BEGIN

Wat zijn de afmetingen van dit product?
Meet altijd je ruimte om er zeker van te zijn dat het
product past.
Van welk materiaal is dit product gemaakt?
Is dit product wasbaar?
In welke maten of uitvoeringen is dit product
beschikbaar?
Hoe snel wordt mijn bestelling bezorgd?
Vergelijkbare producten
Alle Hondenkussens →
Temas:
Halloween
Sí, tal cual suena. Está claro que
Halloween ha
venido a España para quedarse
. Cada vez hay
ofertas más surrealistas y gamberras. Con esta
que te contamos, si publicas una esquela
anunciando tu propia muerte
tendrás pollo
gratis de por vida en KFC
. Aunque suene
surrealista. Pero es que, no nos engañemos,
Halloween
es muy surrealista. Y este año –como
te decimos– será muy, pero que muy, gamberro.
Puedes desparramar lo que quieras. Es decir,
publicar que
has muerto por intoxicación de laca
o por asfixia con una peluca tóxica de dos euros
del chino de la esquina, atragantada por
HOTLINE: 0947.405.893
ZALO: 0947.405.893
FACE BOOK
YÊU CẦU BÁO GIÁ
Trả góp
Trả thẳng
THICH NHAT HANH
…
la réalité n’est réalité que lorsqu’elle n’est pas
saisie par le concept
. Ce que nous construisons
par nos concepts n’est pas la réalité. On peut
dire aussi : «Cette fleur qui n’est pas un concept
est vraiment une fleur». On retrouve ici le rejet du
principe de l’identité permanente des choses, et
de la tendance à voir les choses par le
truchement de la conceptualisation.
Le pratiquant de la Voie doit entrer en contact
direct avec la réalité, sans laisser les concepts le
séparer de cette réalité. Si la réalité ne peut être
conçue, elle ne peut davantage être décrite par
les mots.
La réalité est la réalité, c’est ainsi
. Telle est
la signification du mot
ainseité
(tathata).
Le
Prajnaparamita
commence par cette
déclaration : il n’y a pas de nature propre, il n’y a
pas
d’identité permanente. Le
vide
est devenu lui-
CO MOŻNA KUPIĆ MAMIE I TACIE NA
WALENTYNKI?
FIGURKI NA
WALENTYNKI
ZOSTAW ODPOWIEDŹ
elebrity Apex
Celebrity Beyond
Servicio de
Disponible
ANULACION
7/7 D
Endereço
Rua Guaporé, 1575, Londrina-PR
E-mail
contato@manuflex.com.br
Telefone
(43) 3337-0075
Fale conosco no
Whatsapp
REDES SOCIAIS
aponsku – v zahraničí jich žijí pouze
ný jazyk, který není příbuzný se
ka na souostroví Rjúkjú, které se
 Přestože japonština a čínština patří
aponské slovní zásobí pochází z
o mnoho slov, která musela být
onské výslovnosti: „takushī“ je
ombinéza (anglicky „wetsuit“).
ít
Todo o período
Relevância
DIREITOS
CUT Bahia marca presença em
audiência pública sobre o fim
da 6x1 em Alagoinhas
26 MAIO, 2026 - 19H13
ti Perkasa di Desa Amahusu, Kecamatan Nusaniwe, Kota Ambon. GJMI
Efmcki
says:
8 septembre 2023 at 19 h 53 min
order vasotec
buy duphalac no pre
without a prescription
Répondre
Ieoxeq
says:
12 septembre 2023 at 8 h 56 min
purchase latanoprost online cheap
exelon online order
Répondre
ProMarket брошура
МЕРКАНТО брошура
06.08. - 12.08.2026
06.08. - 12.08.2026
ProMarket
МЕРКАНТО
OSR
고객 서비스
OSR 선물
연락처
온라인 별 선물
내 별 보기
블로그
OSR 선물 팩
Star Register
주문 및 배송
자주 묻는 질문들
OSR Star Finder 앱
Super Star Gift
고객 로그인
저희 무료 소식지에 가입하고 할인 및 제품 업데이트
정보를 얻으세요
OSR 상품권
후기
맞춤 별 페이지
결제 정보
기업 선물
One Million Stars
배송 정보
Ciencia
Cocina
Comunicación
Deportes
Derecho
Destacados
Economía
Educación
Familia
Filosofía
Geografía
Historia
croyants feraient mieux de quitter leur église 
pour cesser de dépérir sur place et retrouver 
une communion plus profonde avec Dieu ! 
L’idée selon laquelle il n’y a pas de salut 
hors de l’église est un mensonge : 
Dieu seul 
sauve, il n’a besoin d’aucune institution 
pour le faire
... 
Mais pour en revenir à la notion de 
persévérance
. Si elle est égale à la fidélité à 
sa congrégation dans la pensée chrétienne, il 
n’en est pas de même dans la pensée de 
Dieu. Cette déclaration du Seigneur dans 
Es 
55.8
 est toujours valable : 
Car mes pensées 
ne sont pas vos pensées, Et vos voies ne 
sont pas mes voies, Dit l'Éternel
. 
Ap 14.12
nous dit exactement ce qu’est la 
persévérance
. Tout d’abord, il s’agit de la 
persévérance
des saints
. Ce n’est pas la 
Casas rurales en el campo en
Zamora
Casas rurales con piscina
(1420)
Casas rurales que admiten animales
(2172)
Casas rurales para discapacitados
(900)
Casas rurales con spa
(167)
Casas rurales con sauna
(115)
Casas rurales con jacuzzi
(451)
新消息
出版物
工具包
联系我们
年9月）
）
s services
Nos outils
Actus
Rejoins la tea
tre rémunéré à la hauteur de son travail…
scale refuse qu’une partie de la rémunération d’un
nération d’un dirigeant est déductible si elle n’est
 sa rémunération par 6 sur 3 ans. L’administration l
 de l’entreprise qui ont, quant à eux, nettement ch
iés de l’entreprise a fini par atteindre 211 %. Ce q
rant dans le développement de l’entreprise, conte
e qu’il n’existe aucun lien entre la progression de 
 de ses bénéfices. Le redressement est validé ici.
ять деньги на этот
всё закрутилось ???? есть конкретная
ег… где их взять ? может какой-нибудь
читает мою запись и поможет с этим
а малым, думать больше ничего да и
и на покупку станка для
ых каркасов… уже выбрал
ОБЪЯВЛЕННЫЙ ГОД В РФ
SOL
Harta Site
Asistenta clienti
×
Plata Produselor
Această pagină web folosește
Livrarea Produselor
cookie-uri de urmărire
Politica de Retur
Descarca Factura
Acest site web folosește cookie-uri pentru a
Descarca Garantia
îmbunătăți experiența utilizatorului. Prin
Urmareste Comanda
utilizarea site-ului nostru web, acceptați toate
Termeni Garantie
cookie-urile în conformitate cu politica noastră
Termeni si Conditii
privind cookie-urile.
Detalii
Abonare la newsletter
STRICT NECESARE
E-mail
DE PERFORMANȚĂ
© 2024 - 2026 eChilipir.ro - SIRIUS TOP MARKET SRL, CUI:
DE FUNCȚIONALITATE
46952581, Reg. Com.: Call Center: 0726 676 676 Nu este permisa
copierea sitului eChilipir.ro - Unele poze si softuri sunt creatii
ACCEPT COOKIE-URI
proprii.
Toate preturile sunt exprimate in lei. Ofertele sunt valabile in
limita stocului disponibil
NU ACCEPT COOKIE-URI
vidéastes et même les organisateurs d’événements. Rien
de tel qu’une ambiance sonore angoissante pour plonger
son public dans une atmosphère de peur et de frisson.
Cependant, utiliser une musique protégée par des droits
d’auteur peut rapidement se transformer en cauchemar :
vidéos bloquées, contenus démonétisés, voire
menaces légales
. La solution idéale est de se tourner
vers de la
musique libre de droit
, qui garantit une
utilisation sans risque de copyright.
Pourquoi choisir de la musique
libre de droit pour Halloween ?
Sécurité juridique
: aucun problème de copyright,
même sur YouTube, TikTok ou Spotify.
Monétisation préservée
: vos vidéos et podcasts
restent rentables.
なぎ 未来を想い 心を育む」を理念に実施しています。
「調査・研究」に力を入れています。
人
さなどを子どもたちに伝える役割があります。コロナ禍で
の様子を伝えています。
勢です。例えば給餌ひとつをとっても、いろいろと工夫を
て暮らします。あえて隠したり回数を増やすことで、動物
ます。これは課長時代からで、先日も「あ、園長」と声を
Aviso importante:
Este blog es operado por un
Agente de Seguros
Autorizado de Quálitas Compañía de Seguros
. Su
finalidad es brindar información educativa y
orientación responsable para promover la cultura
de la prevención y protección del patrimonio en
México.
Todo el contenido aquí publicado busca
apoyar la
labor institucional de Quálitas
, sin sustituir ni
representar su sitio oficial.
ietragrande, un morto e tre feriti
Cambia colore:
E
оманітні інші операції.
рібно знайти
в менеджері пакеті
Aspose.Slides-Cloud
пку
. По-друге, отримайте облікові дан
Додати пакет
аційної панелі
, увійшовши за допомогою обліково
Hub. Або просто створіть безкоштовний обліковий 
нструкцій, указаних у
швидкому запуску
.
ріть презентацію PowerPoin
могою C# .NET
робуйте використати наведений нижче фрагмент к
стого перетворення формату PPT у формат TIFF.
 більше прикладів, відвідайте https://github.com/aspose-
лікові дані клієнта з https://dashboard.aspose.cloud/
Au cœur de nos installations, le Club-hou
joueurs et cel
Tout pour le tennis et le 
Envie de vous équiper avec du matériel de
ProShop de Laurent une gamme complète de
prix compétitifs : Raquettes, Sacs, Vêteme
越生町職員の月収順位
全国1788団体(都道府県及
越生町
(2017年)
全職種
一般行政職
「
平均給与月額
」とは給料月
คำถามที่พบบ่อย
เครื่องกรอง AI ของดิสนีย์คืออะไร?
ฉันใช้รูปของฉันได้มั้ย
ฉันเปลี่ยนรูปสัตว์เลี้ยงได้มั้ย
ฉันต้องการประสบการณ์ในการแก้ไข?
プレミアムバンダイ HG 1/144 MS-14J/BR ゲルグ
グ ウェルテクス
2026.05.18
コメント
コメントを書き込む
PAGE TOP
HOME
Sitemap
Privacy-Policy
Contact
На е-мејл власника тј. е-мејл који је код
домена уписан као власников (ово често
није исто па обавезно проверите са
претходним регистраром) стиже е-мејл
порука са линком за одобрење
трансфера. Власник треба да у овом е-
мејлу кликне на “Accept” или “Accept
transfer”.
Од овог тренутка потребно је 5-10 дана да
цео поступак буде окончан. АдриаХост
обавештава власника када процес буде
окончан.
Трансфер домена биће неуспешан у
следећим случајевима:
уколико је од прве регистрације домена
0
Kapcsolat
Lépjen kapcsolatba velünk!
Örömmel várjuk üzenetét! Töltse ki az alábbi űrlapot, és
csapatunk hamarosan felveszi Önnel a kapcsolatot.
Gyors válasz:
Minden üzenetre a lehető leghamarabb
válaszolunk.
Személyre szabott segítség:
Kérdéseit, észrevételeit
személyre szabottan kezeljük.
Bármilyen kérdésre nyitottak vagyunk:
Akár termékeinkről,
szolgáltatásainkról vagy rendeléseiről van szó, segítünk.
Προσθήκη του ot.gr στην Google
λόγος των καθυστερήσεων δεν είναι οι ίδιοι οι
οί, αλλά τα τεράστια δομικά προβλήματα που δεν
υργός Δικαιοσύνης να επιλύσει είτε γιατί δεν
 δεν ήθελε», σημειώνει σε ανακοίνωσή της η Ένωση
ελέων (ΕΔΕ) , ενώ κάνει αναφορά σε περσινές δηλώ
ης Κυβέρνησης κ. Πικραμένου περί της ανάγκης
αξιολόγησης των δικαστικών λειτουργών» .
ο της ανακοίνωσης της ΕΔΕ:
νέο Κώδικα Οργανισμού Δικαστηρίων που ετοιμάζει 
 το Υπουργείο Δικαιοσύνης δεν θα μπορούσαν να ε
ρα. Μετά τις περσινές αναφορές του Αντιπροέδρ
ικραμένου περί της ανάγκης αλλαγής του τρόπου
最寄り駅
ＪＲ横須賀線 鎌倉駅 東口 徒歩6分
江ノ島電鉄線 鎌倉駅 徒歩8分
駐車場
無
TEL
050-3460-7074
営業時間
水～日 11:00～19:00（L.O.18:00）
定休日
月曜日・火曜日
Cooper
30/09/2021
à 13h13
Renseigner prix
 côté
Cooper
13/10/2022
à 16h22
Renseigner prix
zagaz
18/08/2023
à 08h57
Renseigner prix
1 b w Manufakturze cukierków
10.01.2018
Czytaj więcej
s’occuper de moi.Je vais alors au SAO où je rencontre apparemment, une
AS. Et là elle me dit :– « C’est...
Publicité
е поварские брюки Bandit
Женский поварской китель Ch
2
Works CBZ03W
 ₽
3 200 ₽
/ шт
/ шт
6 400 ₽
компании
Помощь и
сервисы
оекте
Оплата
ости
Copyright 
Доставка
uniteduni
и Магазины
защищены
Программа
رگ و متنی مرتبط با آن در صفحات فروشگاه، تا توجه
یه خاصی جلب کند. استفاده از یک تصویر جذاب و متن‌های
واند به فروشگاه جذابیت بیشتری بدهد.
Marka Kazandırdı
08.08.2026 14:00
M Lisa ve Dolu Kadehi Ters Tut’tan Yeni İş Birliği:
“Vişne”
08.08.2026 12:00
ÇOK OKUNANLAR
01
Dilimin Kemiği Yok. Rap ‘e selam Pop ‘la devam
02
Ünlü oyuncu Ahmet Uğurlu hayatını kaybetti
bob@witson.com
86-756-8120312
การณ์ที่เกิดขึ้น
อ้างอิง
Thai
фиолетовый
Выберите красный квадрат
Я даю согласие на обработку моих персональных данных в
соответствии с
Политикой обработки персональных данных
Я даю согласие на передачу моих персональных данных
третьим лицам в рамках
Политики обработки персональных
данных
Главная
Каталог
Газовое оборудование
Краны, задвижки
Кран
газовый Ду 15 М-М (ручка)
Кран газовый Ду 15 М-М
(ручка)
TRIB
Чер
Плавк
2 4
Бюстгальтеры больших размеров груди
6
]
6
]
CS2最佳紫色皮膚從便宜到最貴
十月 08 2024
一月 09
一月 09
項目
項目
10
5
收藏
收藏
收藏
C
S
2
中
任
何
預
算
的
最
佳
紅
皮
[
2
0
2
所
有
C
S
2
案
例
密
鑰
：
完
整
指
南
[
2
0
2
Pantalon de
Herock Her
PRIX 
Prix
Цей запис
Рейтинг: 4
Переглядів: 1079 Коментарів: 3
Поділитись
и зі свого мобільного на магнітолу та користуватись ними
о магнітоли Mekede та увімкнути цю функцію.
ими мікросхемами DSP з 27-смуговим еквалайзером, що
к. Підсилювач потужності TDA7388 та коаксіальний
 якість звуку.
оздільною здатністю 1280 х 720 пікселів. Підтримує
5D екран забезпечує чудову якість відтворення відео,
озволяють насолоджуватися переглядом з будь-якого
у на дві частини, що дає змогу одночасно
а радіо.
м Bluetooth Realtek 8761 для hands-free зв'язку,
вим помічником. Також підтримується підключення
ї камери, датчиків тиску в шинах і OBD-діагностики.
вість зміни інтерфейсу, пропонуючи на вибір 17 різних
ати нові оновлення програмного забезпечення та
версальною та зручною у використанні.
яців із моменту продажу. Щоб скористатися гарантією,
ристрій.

END

WHAT THE TASK ASKS:
Starting at the first line of the entries, write the text out again word for word, and stop after the line that contains "truchement de la conceptualisation.".

WRITTEN SOLUTION:
Wat zijn de afmetingen van dit product?
Meet altijd je ruimte om er zeker van te zijn dat het
product past.
Van welk materiaal is dit product gemaakt?
Is dit product wasbaar?
In welke maten of uitvoeringen is dit product
beschikbaar?
Hoe snel wordt mijn bestelling bezorgd?
Vergelijkbare producten
Alle Hondenkussens →
Temas:
Halloween
Sí, tal cual suena. Está claro que
Halloween ha
venido a España para quedarse
. Cada vez hay
ofertas más surrealistas y gamberras. Con esta
que te contamos, si publicas una esquela
anunciando tu propia muerte
tendrás pollo
gratis de por vida en KFC
. Aunque suene
surrealista. Pero es que, no nos engañemos,
Halloween
es muy surrealista. Y este año –como
te decimos– será muy, pero que muy, gamberro.
Puedes desparramar lo que quieras. Es decir,
publicar que
has muerto por intoxicación de laca
o por asfixia con una peluca tóxica de dos euros
del chino de la esquina, atragantada por
HOTLINE: 0947.405.893
ZALO: 0947.405.893
FACE BOOK
YÊU CẦU BÁO GIÁ
Trả góp
Trả thẳng
THICH NHAT HANH
…
la réalité n’est réalité que lorsqu’elle n’est pas
saisie par le concept
. Ce que nous construisons
par nos concepts n’est pas la réalité. On peut
dire aussi : «Cette fleur qui n’est pas un concept
est vraiment une fleur». On retrouve ici le rejet du
principe de l’identité permanente des choses, et
de la tendance à voir les choses par le
truchement de la conceptualisation.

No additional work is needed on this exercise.